Die islamische Welt und das Dritte Reich

Aus dem Englischen von Susanne Held und Cathrine Hornung

Klett-Cotta; 568 Seiten; gebunden; 30,00 Euro

Die Tatsache, dass nicht nur Juden, sondern auch Muslime beschnitten sind, war den meisten Deutschen unbekannt. Nach dem Überfall auf die Sowjetunion erschossen Einsatzgruppen der SS neben Hunderttausenden Juden auch viele Muslime. Erst ein Erlass des Reichssicherheitshauptamtes in Berlin klärte die Mördertruppe im September 1941 darüber auf, dass "die Beschneidung allein noch nicht ohne Weiteres den Beweis einer jüdischen Abstammung darstellt".

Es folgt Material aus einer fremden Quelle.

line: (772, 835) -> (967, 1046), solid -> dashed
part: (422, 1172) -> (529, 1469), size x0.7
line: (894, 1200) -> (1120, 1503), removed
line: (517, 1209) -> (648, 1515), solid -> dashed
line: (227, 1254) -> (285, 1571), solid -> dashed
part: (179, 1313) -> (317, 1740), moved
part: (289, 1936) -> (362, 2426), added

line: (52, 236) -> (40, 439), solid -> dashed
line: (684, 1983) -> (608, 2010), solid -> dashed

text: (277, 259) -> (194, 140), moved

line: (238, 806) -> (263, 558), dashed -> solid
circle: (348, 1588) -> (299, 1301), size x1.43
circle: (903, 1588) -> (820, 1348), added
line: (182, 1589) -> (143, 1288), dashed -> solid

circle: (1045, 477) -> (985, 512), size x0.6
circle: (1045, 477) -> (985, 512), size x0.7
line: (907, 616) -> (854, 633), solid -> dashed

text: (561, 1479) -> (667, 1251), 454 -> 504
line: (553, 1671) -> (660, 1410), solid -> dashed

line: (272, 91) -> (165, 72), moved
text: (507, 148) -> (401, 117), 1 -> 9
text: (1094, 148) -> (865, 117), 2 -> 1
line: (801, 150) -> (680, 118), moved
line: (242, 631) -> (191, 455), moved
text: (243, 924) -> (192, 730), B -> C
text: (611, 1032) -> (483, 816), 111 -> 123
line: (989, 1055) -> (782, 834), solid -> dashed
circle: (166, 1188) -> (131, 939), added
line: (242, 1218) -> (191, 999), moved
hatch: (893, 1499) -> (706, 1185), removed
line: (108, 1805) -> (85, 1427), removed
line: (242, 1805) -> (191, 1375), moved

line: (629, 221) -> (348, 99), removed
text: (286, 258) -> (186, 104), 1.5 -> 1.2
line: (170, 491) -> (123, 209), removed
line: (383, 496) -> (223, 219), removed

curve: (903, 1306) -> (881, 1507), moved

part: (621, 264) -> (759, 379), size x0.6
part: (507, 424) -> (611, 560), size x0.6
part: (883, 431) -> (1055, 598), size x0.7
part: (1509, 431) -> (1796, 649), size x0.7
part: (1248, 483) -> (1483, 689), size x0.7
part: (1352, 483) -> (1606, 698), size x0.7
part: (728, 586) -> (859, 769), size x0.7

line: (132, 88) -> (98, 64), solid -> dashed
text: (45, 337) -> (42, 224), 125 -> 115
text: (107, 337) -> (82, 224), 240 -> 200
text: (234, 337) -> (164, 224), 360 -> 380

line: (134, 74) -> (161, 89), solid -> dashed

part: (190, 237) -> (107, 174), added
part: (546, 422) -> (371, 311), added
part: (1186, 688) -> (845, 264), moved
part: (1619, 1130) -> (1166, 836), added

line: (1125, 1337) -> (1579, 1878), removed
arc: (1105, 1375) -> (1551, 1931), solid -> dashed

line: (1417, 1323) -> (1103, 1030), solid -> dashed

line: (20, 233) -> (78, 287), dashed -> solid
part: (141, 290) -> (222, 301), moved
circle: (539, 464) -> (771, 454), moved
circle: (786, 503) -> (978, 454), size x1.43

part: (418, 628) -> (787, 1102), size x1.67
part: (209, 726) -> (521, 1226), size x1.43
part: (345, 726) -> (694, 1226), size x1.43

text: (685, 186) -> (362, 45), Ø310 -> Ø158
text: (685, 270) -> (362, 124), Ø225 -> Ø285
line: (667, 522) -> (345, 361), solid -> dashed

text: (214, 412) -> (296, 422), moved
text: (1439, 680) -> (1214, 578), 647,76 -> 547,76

Besonders bedrückend lesen sich jene Passagen des Buches, in denen David Motadel über den Einsatz von Muslimen bei der SS und der Wehrmacht berichtet. Arabische Soldaten desertierten in großer Zahl, zumal auch auf der Gegenseite, bei den britischen Truppen in Nordafrika, viele Muslime kämpften.

Auf der Krim und auf dem Balkan hingegen erwiesen sich muslimische Einheiten als äußerst blutrünstig. Die Handschar-Division der SS massakrierte in den serbischen Gebieten Bosniens große Teile der Zivilbevölkerung. Als Hitler in einer Lagebesprechung im April 1944 darüber informiert wurde, dass die Handschar-Killer ihren Gegnern sogar manchmal mit dem Messer das Herz herausschnitten, antwortete er kurz: "Das ist Wurst", und wechselte das Thema.

Für alle Neonazis hält Motadel schließlich eine bittere Pointe bereit: Hitler, der Rassist und Nationalist, habe mit seiner Begeisterung für islamische Geistliche und Soldaten am Ende "mehr Muslime nach Deutschland gebracht, als dort je gelebt hatten".